Peng Yahong, Little Roderick J A, Raghunathan Trivellore E
Merck Research Laboratories, West Point, Pennsylvania 19486, USA.
Biometrics. 2004 Sep;60(3):598-607. doi: 10.1111/j.0006-341X.2004.00208.x.
Noncompliance is a common problem in experiments involving randomized assignment of treatments, and standard analyses based on intention-to-treat or treatment received have limitations. An attractive alternative is to estimate the Complier-Average Causal Effect (CACE), which is the average treatment effect for the subpopulation of subjects who would comply under either treatment (Angrist, Imbens, and Rubin, 1996, Journal of American Statistical Association 91, 444-472). We propose an extended general location model to estimate the CACE from data with noncompliance and missing data in the outcome and in baseline covariates.
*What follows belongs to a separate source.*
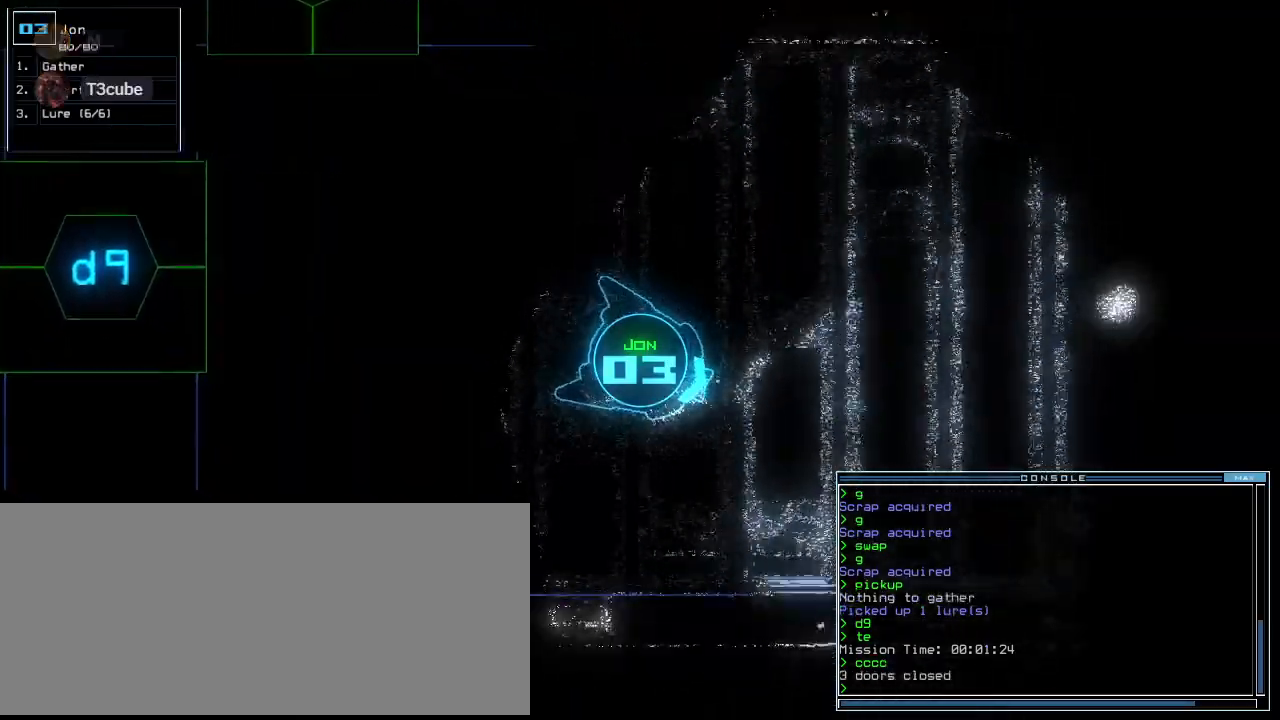
{"keys": ["up"], "events": [[300, "left", "down"], [400, "left", "up"]]}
Models for both continuous and categorical outcomes and ignorable and latent ignorable (Frangakis and Rubin, 1999, Biometrika 86, 365-379) missing-data mechanisms are developed. Inferences for the models are based on the EM algorithm and Bayesian MCMC methods. We present results from simulations that investigate sensitivity to model assumptions and the influence of missing-data mechanism. We also apply the method to the data from a job search intervention for unemployed workers.
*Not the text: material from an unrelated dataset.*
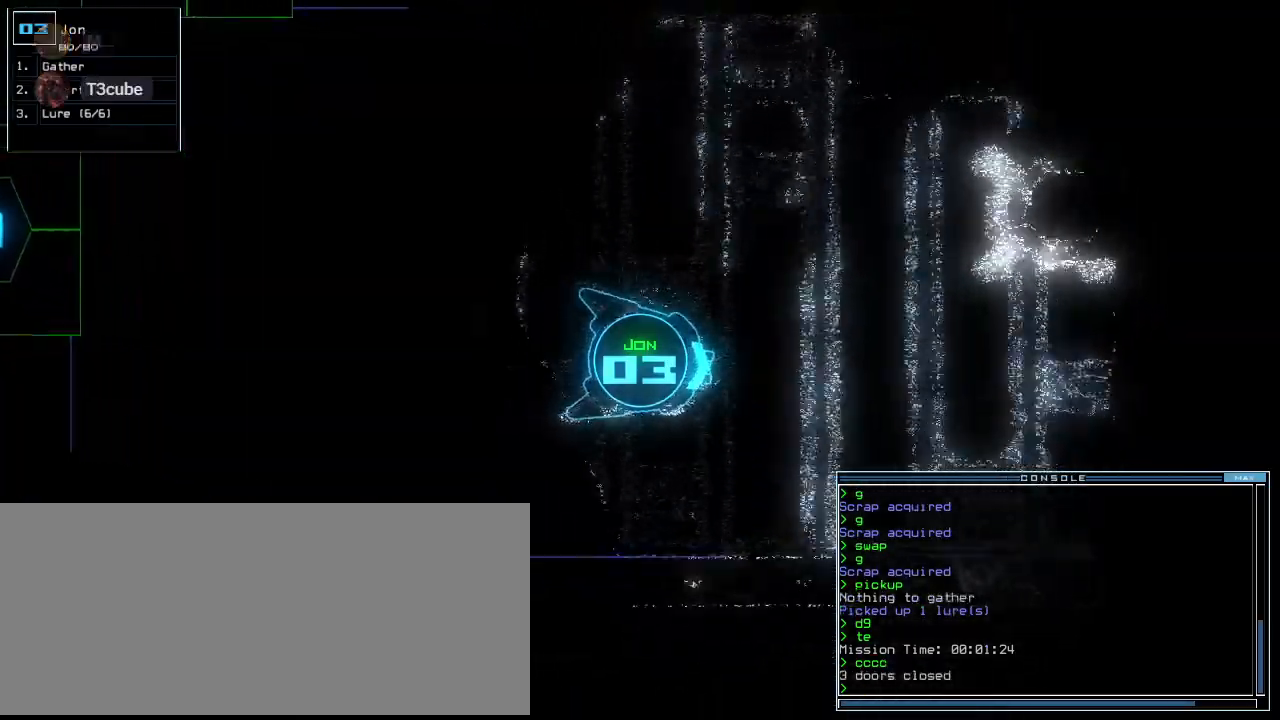
{"keys": ["up"], "events": []}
在涉及治疗随机分配的实验中,不依从是一个常见问题,基于意向性治疗或接受治疗情况的标准分析存在局限性。一个有吸引力的替代方法是估计依从者平均因果效应(CACE),即无论接受何种治疗都会依从的那部分亚群体的平均治疗效果(安格里斯特、因本斯和鲁宾,1996年,《美国统计协会杂志》91卷,444 - 472页)。我们提出一个扩展的广义位置模型,用于从不依从以及结局和基线协变量中存在缺失数据的数据中估计CACE。针对连续和分类结局以及可忽略和潜在可忽略(弗兰加基斯和鲁宾,1999年,《生物统计学》86卷,365 - 379页)缺失数据机制构建了模型。对这些模型的推断基于期望最大化(EM)算法和贝叶斯马尔可夫链蒙特卡罗(MCMC)方法。我们展示了模拟结果,这些结果研究了对模型假设的敏感性以及缺失数据机制的影响。我们还将该方法应用于一项针对失业工人的求职干预数据。